Le ministre confirme ainsi la volonté de supprimer des postes. Le non remplacement des départs en retraite se traduirait par une suppression de 17 000 postes au budget 2011 dans l’ Éducation Nationale.
« On voit qu’une véritable hémorragie d’emplois est d’ores et déjà envisagée dans les écoles maternelles et élémentaires » selon le SNUipp. « A la rentrée 2010, la majeure partie des 16 000 postes supprimés est liée à la réforme de la formation des maîtres, avec la suppression de l’année de stages pratiques. Mais en 2011, ce sont bel et bien des postes devant les élèves qui vont disparaître. »

 

Rentrée scolaire 2010 : de nouvelles dégradations dans le Val d’Oise

La carte scolaire 2010, c’est à dire les ouvertures et fermetures de classes à venir, se prépare dès à présent. Les premières décisions seront annoncées par l’inspecteur d’académie le 11 mars.
Le Val d’Oise accueillera dans le primaire 1 347 nouveaux élèves à la prochaine rentrée et se verra pourvu de 52 postes supplémentaires.

Dotation raisonnable à première vue car représentant environ 25 élèves par professeur.
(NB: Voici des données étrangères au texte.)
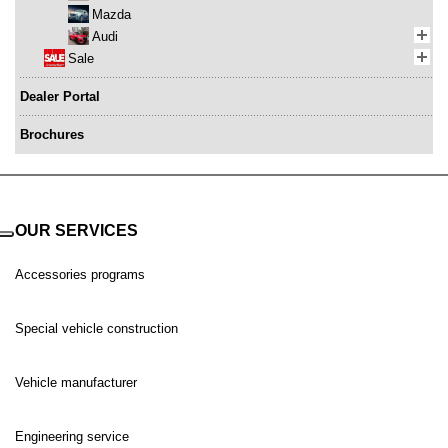
Mazda
Audi
Sale
Dealer Portal
Brochures
OUR SERVICES
Accessories programs
Special vehicle construction
Vehicle manufacturer
Engineering service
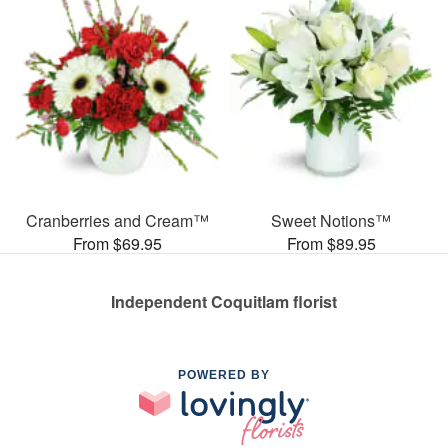
Cranberries and Cream™
Sweet Notions™
From $69.95
From $89.95
Independent Coquitlam florist
POWERED BY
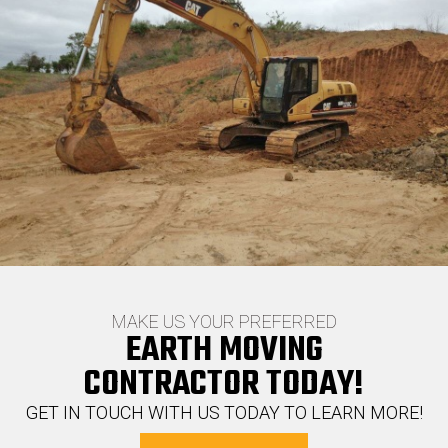
MAKE US YOUR PREFERRED
EARTH MOVING
CONTRACTOR TODAY!
GET IN TOUCH WITH US TODAY TO LEARN MORE!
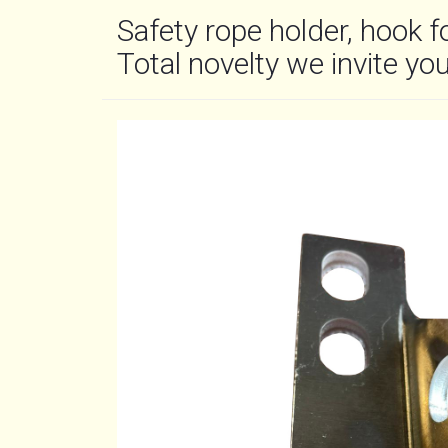
Safety rope holder, hook f
Total novelty we invite you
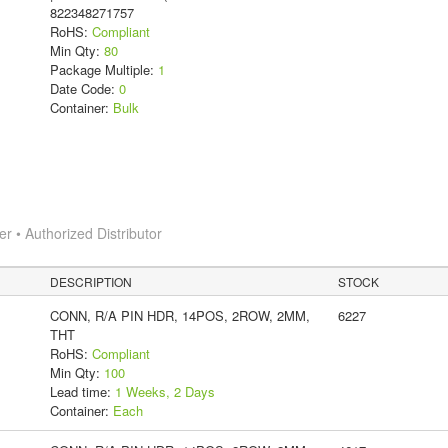
822348271757
RoHS:
Compliant
Min Qty:
80
Package Multiple:
1
Date Code:
0
Container:
Bulk
 • Authorized Distributor
DESCRIPTION
STOCK
CONN, R/A PIN HDR, 14POS, 2ROW, 2MM,
6227
THT
RoHS:
Compliant
Min Qty:
100
Lead time:
1 Weeks, 2 Days
Container:
Each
Hélas ! Regardons de plus près…

30,5 postes sont réservés pour la décharge des directeurs des écoles à 4 classes. En effet, ces décharges (=remplacement des directeurs qui effectuent les tâches administratives et ne sont donc pas dans leur classe) étaient jusqu’ici assurés par les stages de PE2, professeurs en deuxième année de formation à l’IUFM. Ces stages pratiques disparaissent dans la réforme de la formation (voir précédent billet de ce blog qui détaille la question). Il faut alors trouver d’autres personnels pour assurer la classe quand le directeur est dans son bureau.
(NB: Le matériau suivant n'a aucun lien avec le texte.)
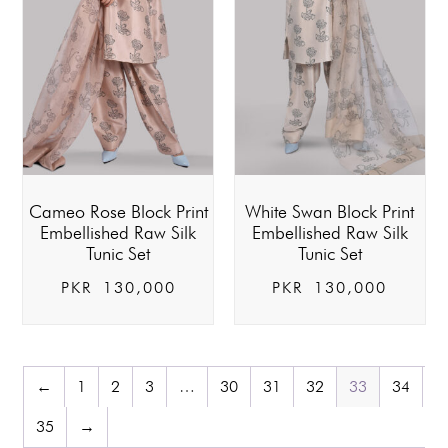
Cameo Rose Block Print
White Swan Block Print
Embellished Raw Silk
Embellished Raw Silk
Tunic Set
Tunic Set
PKR
130,000
PKR
130,000
←
1
2
3
…
30
31
32
33
34
35
→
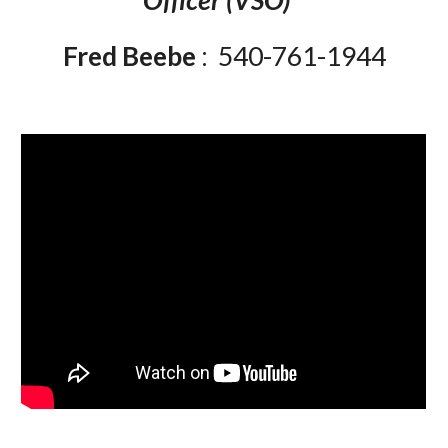
Officer (VSO)
Fred Beebe
: 540-761-1944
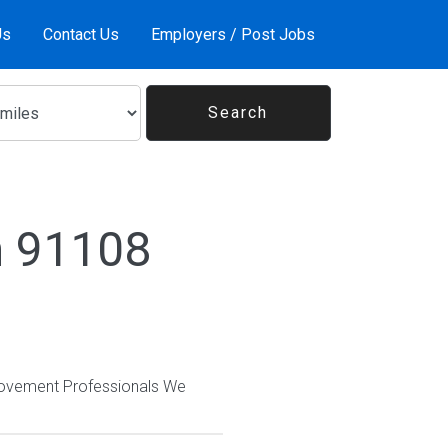
Us
Contact Us
Employers / Post Jobs
n 91108
provement Professionals We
Resteraient 21,5 postes seulement pour assurer l’accueil des nouveaux élèves. Pas du tout, car pour faire face aux besoins, à la rentrée 2009, l’académie avait transformé 10 postes spécialisés et 5 postes de remplaçants en postes «ordinaires» provisoires. A prélever donc sur les 21,5 accordés cette année. Nous avons donc 21,5 moins 15 …seulement 6,5 postes pour accueillir 1 317 élèves supplémentaires… Autant dire pas grand chose.

Pour la deuxième année consécutive, le ratio P/E c’est à dire le nombre d’enseignants pour 100 élèves est en baisse dans le Val d’Oise et retrouve un niveau identique à celui de 1998, selon le SNUipp, syndicat des professeurs des écoles qui dénonce la dégradation des conditions de travail des enfants et des maîtres. Quant à parler de remplacement ou de formation continue …. c’est inutile puisqu’il n’y a plus aucun moyen pour les assurer. Pourvu que la maîtresse ne soit pas malade… même si elle est très fatiguée par ses 30 élèves …et tant pis pour son stage de formation en sciences ...

Après la première annonce en mars des ouvertures et fermetures de classes, des mesures d’ajustement auront lieu en juin et en septembre.

Parents soucieux de l’enseignement de vos enfants, enseignants inquiets de vos conditions d’exercice… surveillez les effectifs dans vos écoles ! Le couperet comptable qui considère les élèves comme des marchandises va bientôt tomber : 16 000 suppressions de postes sont annoncées en 2010 dans l’éducation nationale. Certaines auront «inévitablement» lieu dans nos quartiers, sauf quand l’action des parents d’élèves empêche l’administration de fermer…. Comme en septembre 2009, à la maternelle Jules Ferry, où «l’inévitable» fermeture s’est transformée en réouverture.. qu’il faudra encore défendre cette année.